The level of threat is also increasing – 338 cyber security incident were recorded by the National Cyber Security Centre during the year. This is an average of 28 incidents per month. In the previous year there were 190 cyber security incidents.
In part the increase in recorded incidents reflects increased detection of threat activity by our cyber defensive capabilities, particularly CORTEX. This will continue as we develop relationships with our CORTEX customers and make our cyber defensive capabilities available to them.
Turning now to the investment government made in our community in the 2014/15 year and even more significantly in this year’s Budget.
The investment comes with clear expectations about the outcomes sought from the security agencies and recognition of the capability required to deliver.
To this end, we have continued to build capability in the areas of cyber defence, intelligence collection, and information technology.
Because of the interdependencies between the Bureau and NZSIS’s strategic directions, we have established a Joint Leadership Team with senior representatives from both agencies to govern shared work programmes.
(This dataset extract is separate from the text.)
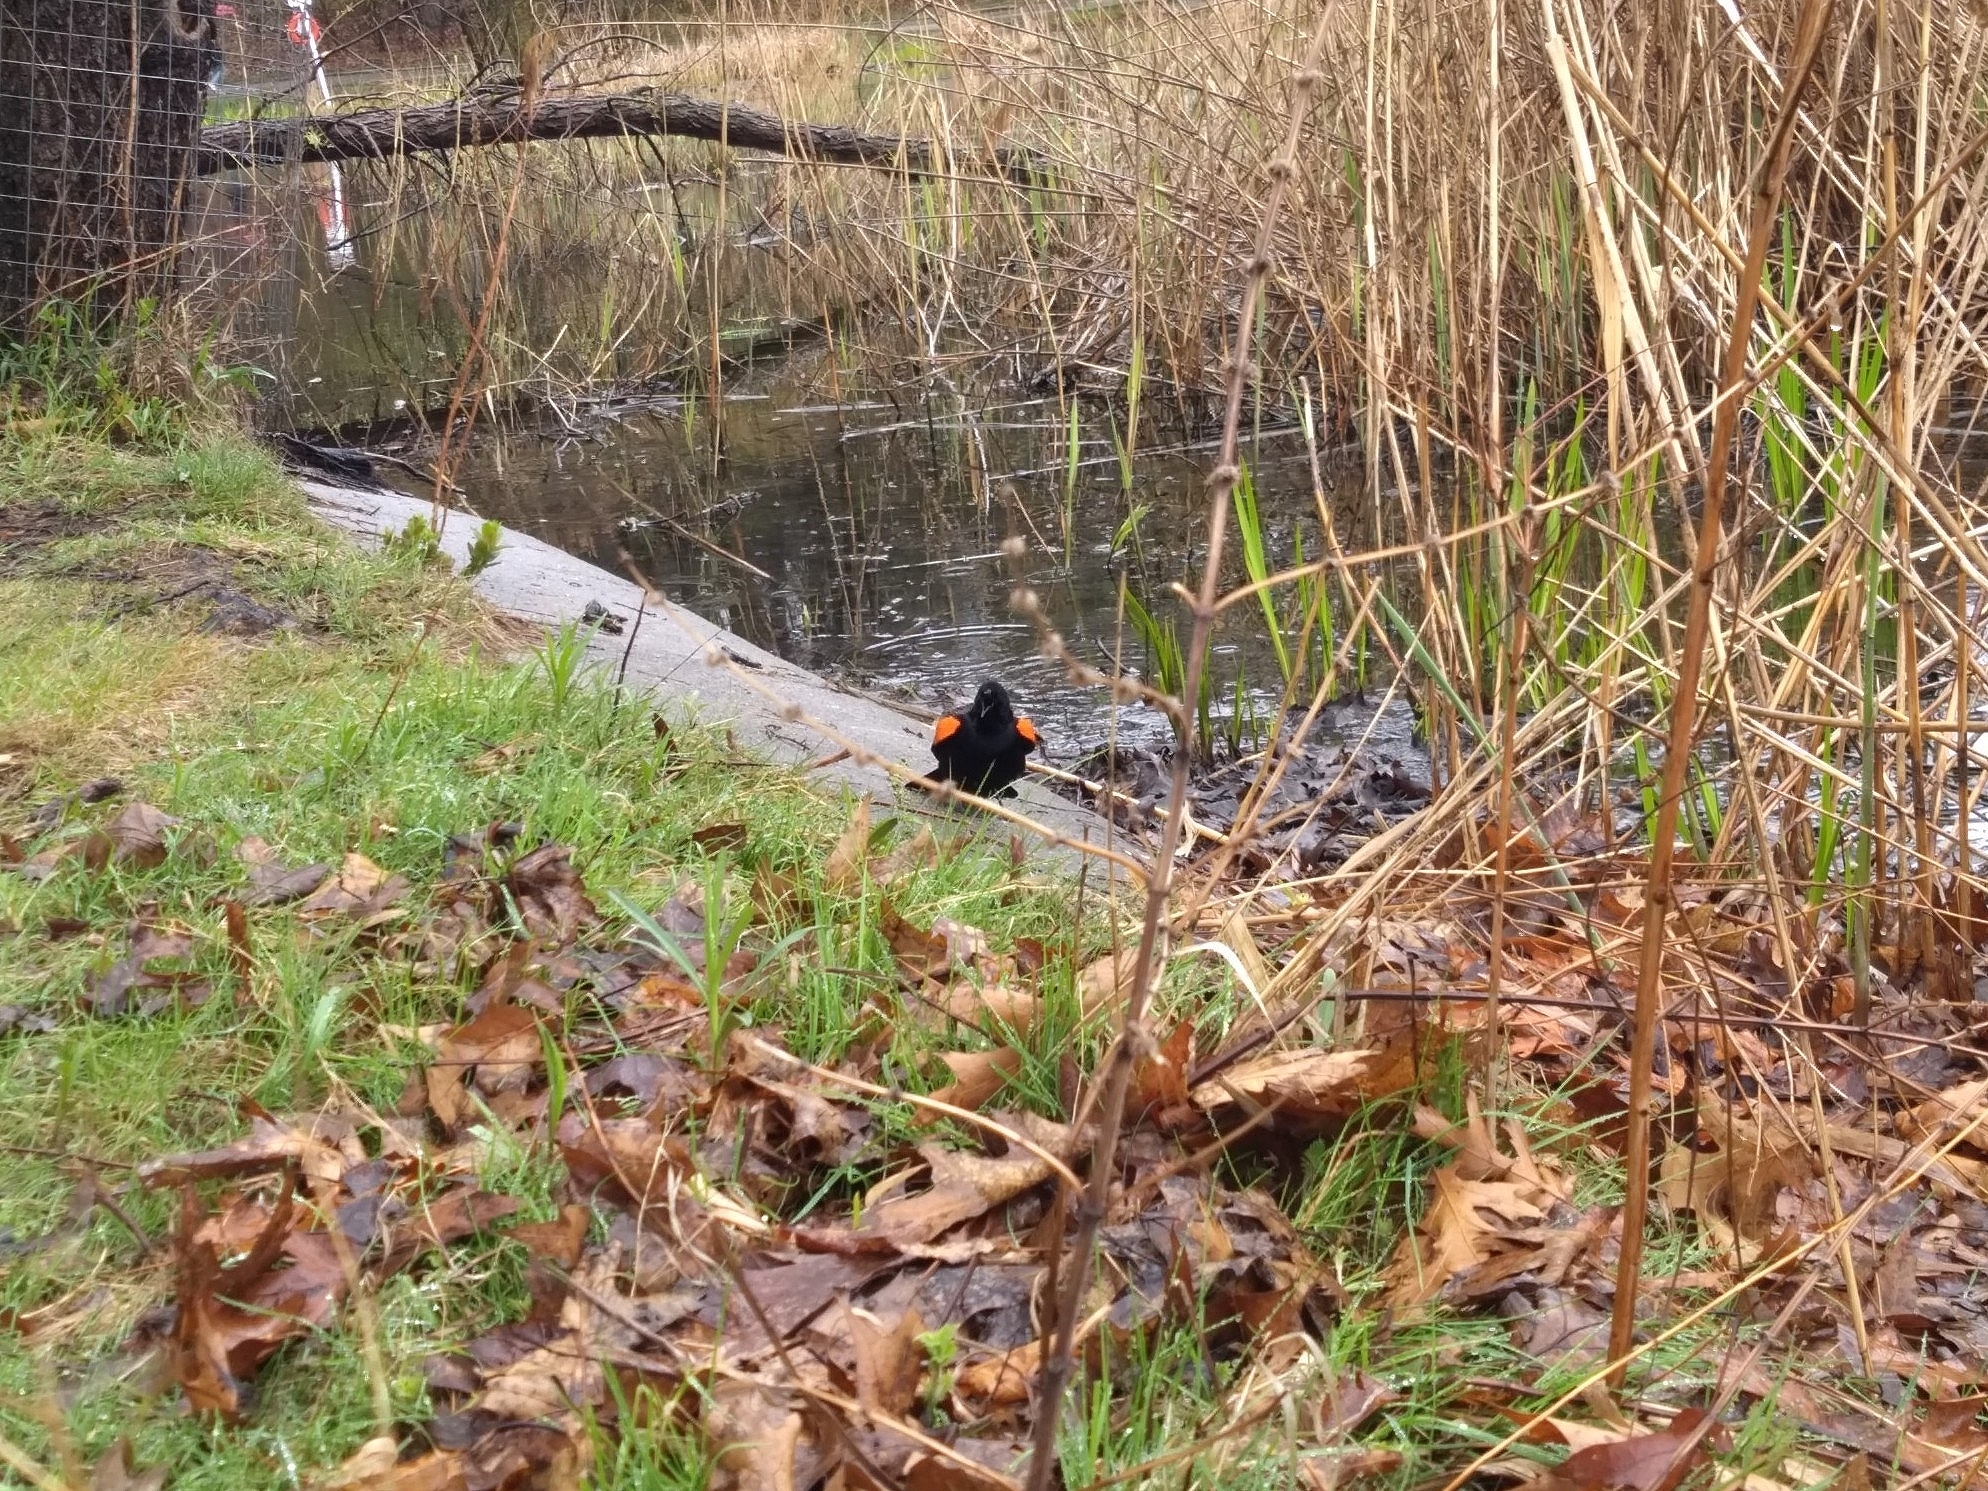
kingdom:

This investment, coupled with the systems and processes that have been beefed up or introduced means the Bureau is well positioned to deliver improved results for government and all New Zealanders.
The Bureau now employs around 370 people – an increase of around 70 on the previous year. This is a tangible consequence of the Government’s increased investment, and we will continue to grow in coming years.
Our staff are GCSB’s greatest asset and my top priority as Director. They bring diverse expertise including foreign language experts, cryptographic specialists, IT professionals, engineers, technicians, technical analysts and corporate staff.
The gender split is 37 percent female and 63 percent male. This is representative of the male-dominated IT profession. That said, the Senior Leadership Team is 55 percent female, and 53 percent of the wider senior management positions are filled by women.
Achieving greater ethnic diversity remains a challenge, and is a real priority for GCSB. Given GCSB is growing we have the opportunity to shape our future workforce through initiatives underway such as our very successful graduate programme and the recently launched Beyond Ordinary recruitment website.
In the past year we have moved all staff to a standard remuneration framework and performance management system. We have also supported better career paths through career boards. All these factors assist us to attract and retain talented individuals.
Overall, the people who do work for us are of the highest integrity and calibre, which is appropriate because they are dealing with some of New Zealand’s most sensitive and valuable information.
As members of the Committee will know, the New Zealand Intelligence and Security Bill is currently before the Foreign Affairs, Defence and Trade Committee.
We are continuing to work closely with the DPMC National Security Policy team which is leading the policy work on the legislation and advising the select committee, to ensure that the Bureau’s operational context is well understood.
While Parliament is yet to decide on the final shape and detail of the legislation, we are preparing to implement any change that is decided and this is a high priority for the current financial year.
I would like to conclude by saying I am committed to continuing to build public trust and confidence in the Bureau and the New Zealand Intelligence Community.
Trust and confidence
Our engagements with this committee; the briefings we provide to Ministers and the Leader of the Opposition; the other agencies we support; and how we interact with the oversight bodies who report on our performance all contribute to trust and confidence.
We have provided more and greater detail to the public in this year’s annual report, and I am continuing to talk publicly about the threats New Zealand faces, our role and how we are held accountable.
Thank you and I am happy to take questions.